* **INSTRUCTION 1**: Translate this sentence from the pricing supplement excerpt into Spanish: "The underlying share issuer is not involved in any way in this offering and has no obligation relating to the notes or to holders of the notes."
* **INSTRUCTION 2**: Reproduce everything in the pricing supplement excerpt from "The notes represent" down to "2020 was $147.9992.".

* **PAGE TEXT**:
We have derived all information regarding the underlying share issuer from publicly available information and have not independently verified any information regarding the underlying share issuer. This pricing supplement relates only to the notes and not to the underlying share issuer. We make no representation as to the performance of the underlying shares over the term of the notes.

 

The notes represent obligations of Citigroup Global Markets Holdings Inc. (guaranteed by Citigroup Inc.) only. The underlying share issuer is not involved in any way in this offering and has no obligation relating to the notes or to holders of the notes.

 

Historical Information

 

The VWAP of the underlying shares on October 16, 2020 was $147.9992.

* **PROVIDED DATA**:
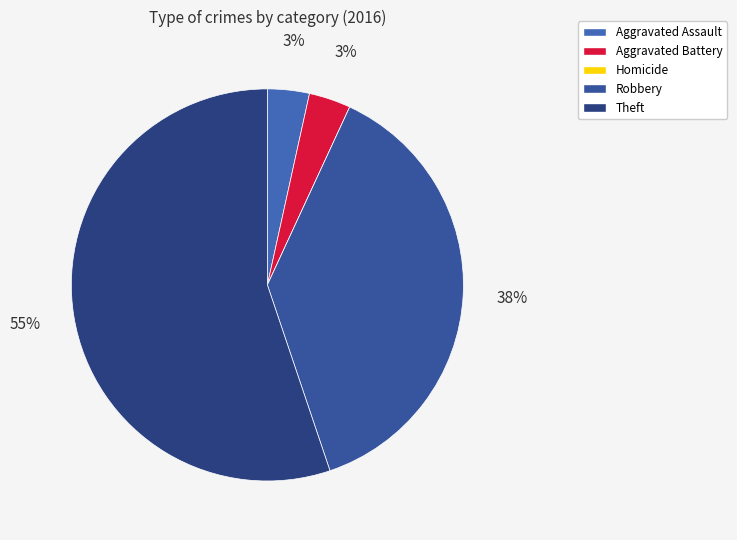

Which slice is the largest?

Theft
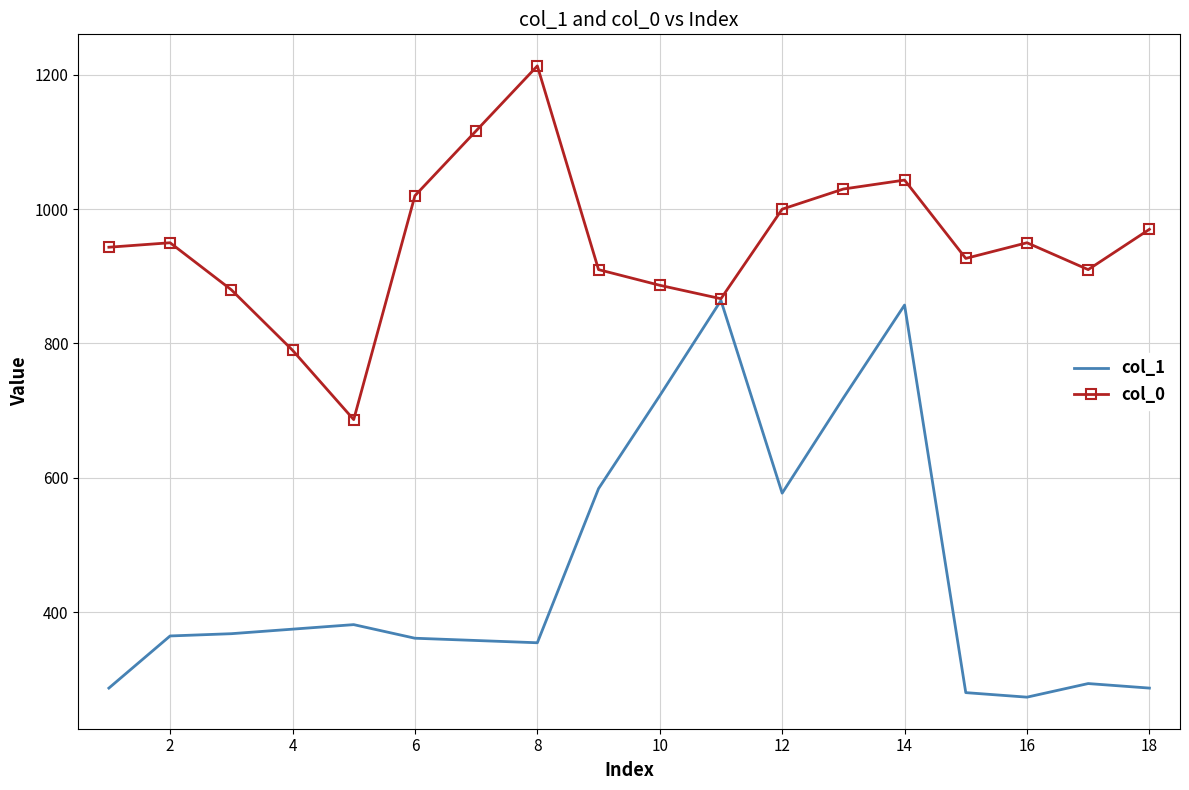

What is the minimum value for col_1?

273.4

* **SOLUTION 1**: El emisor de las acciones subyacentes no participa de ninguna manera en esta oferta y no tiene ninguna obligación relacionada con los títulos ni con los tenedores de los títulos.

* **SOLUTION 2**:
The notes represent obligations of Citigroup Global Markets Holdings Inc. (guaranteed by Citigroup Inc.) only. The underlying share issuer is not involved in any way in this offering and has no obligation relating to the notes or to holders of the notes.

 

Historical Information

 

The VWAP of the underlying shares on October 16, 2020 was $147.9992.